(Before-and-after change data)

__________________________________________________

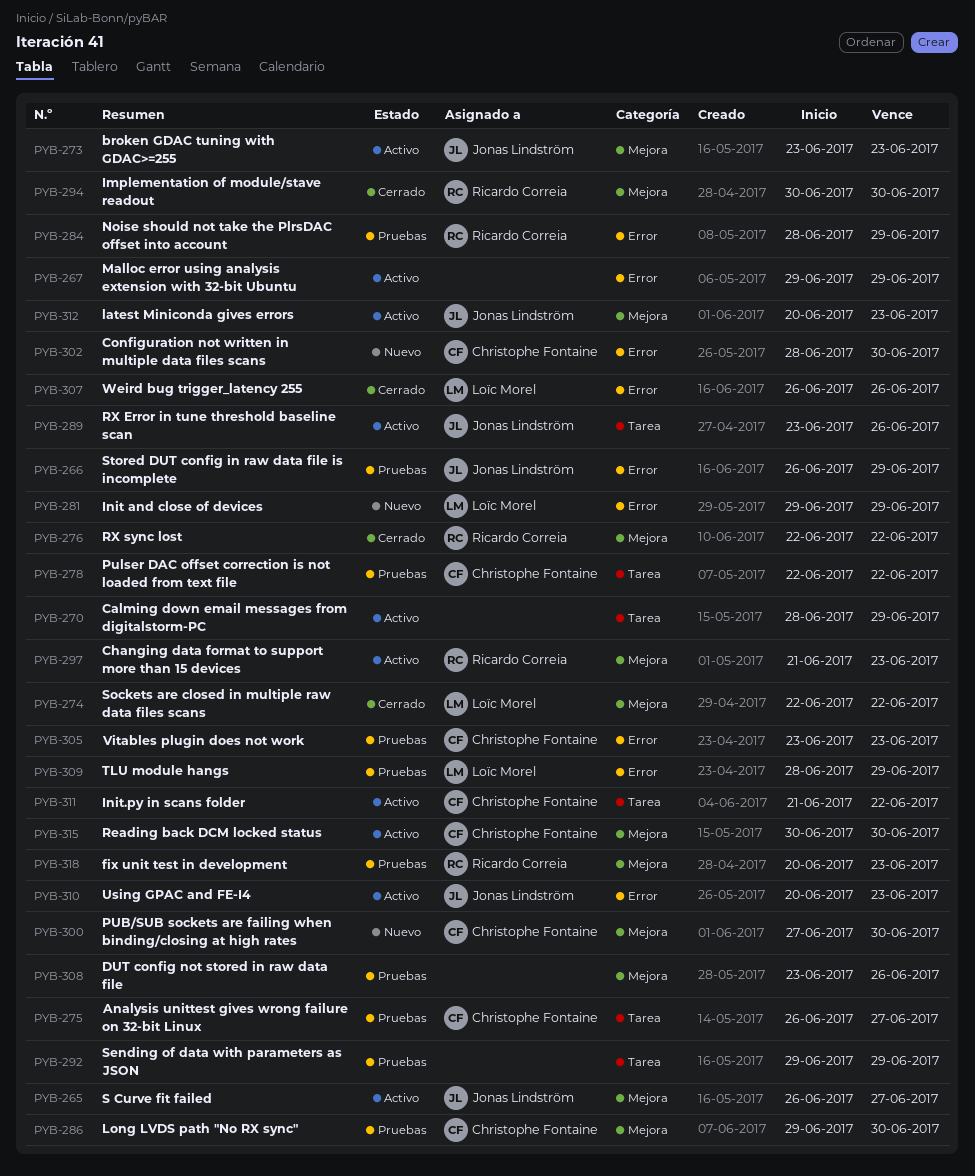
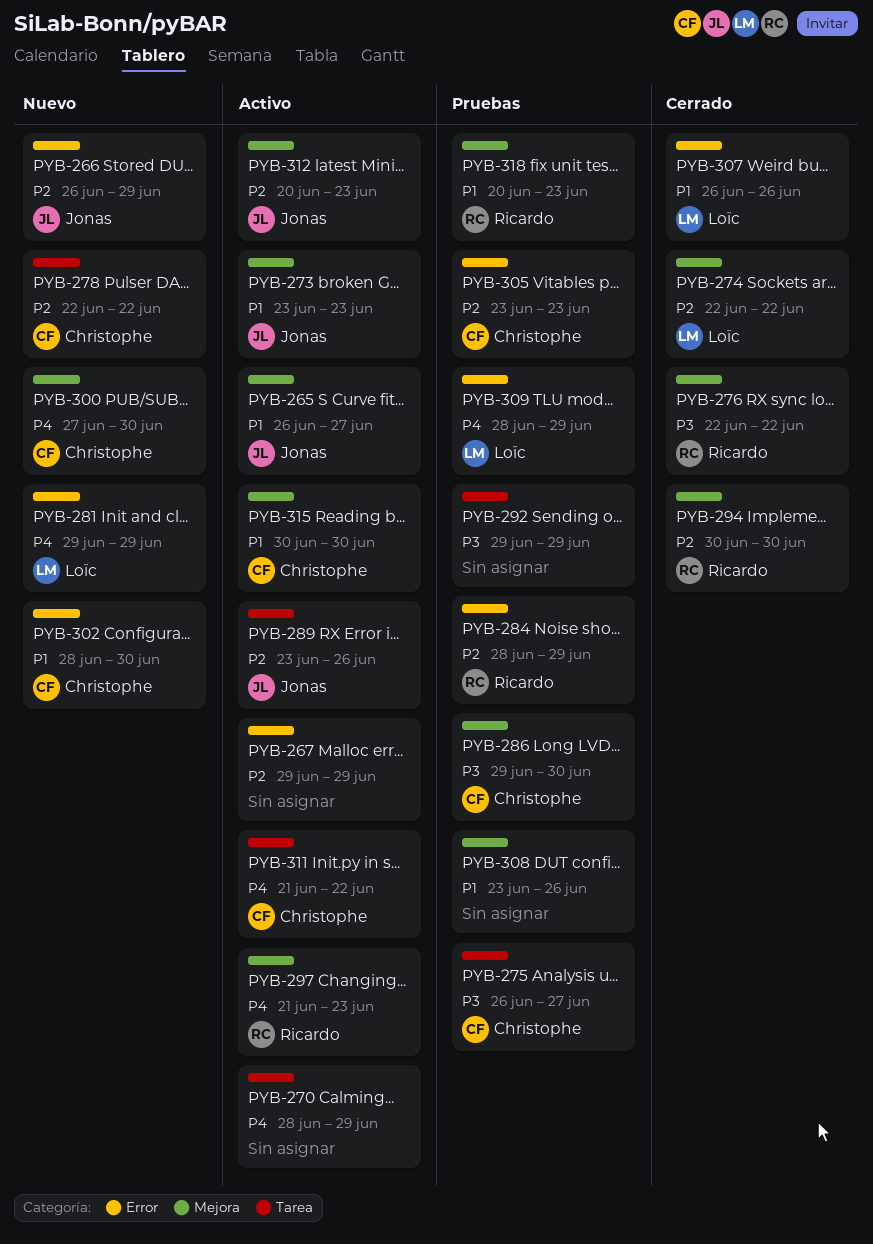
PYB-266, status: Pruebas -> Nuevo
PYB-278, status: Pruebas -> Nuevo
PYB-310: present -> none

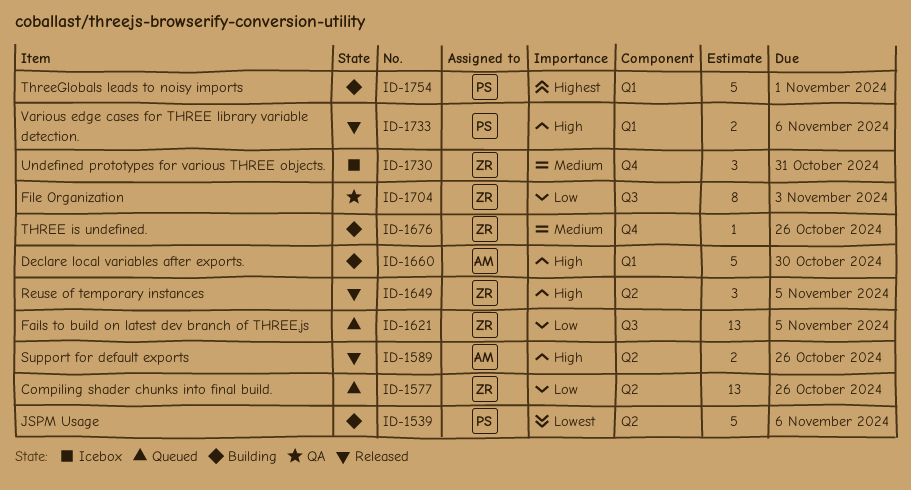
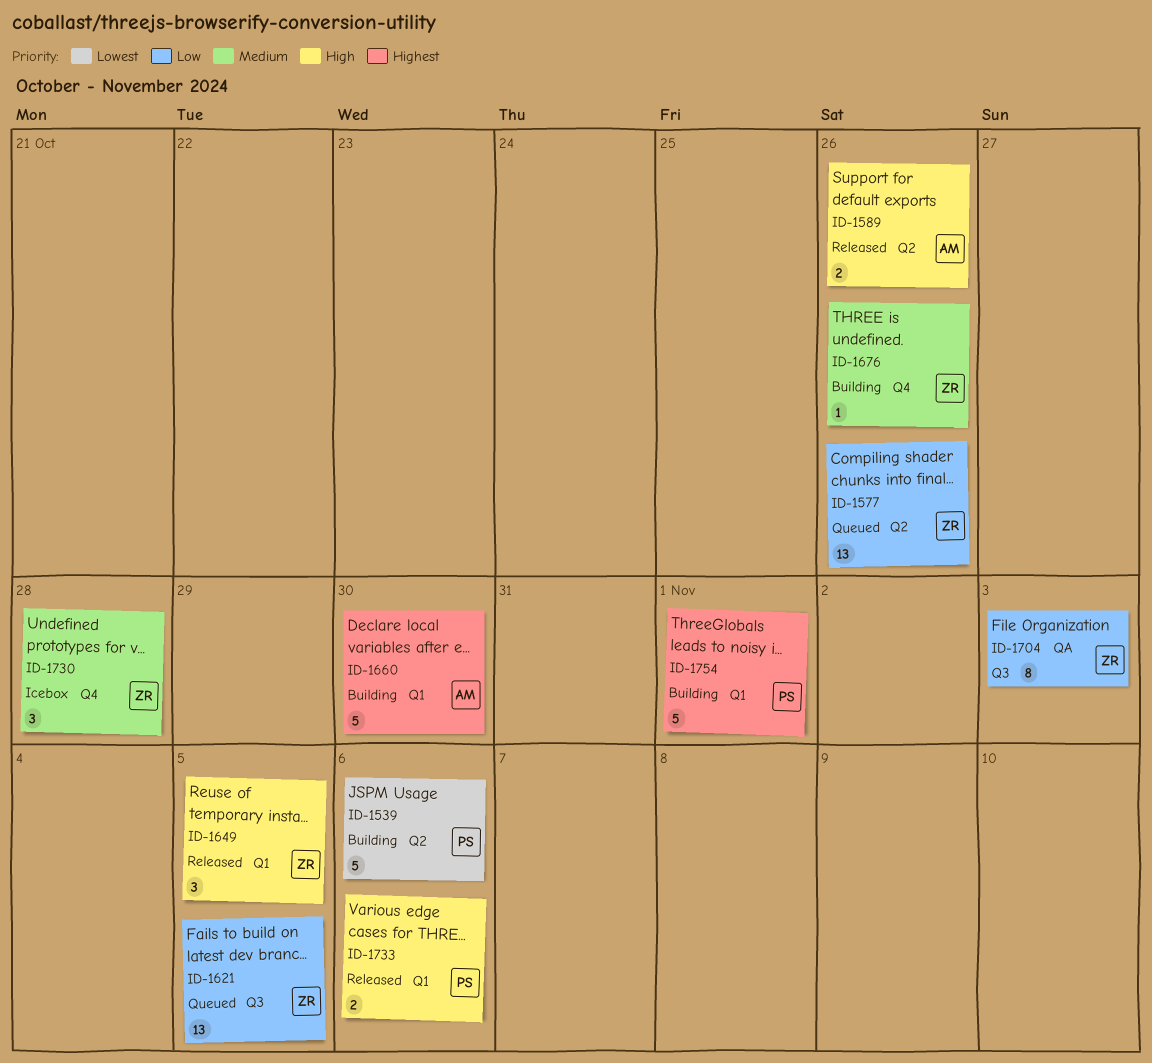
ID-1649, label: Q2 -> Q1
ID-1660, priority: High -> Highest
ID-1730, due: Oct 31 -> Oct 28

__________________________________________________

**Job:**
Only the lines from the line with "PYB-278, status: Pruebas -> Nuevo" to the end of the records should be repeated, exactly and without pictures.

**Response to the task:**
PYB-278, status: Pruebas -> Nuevo
PYB-310: present -> none

ID-1649, label: Q2 -> Q1
ID-1660, priority: High -> Highest
ID-1730, due: Oct 31 -> Oct 28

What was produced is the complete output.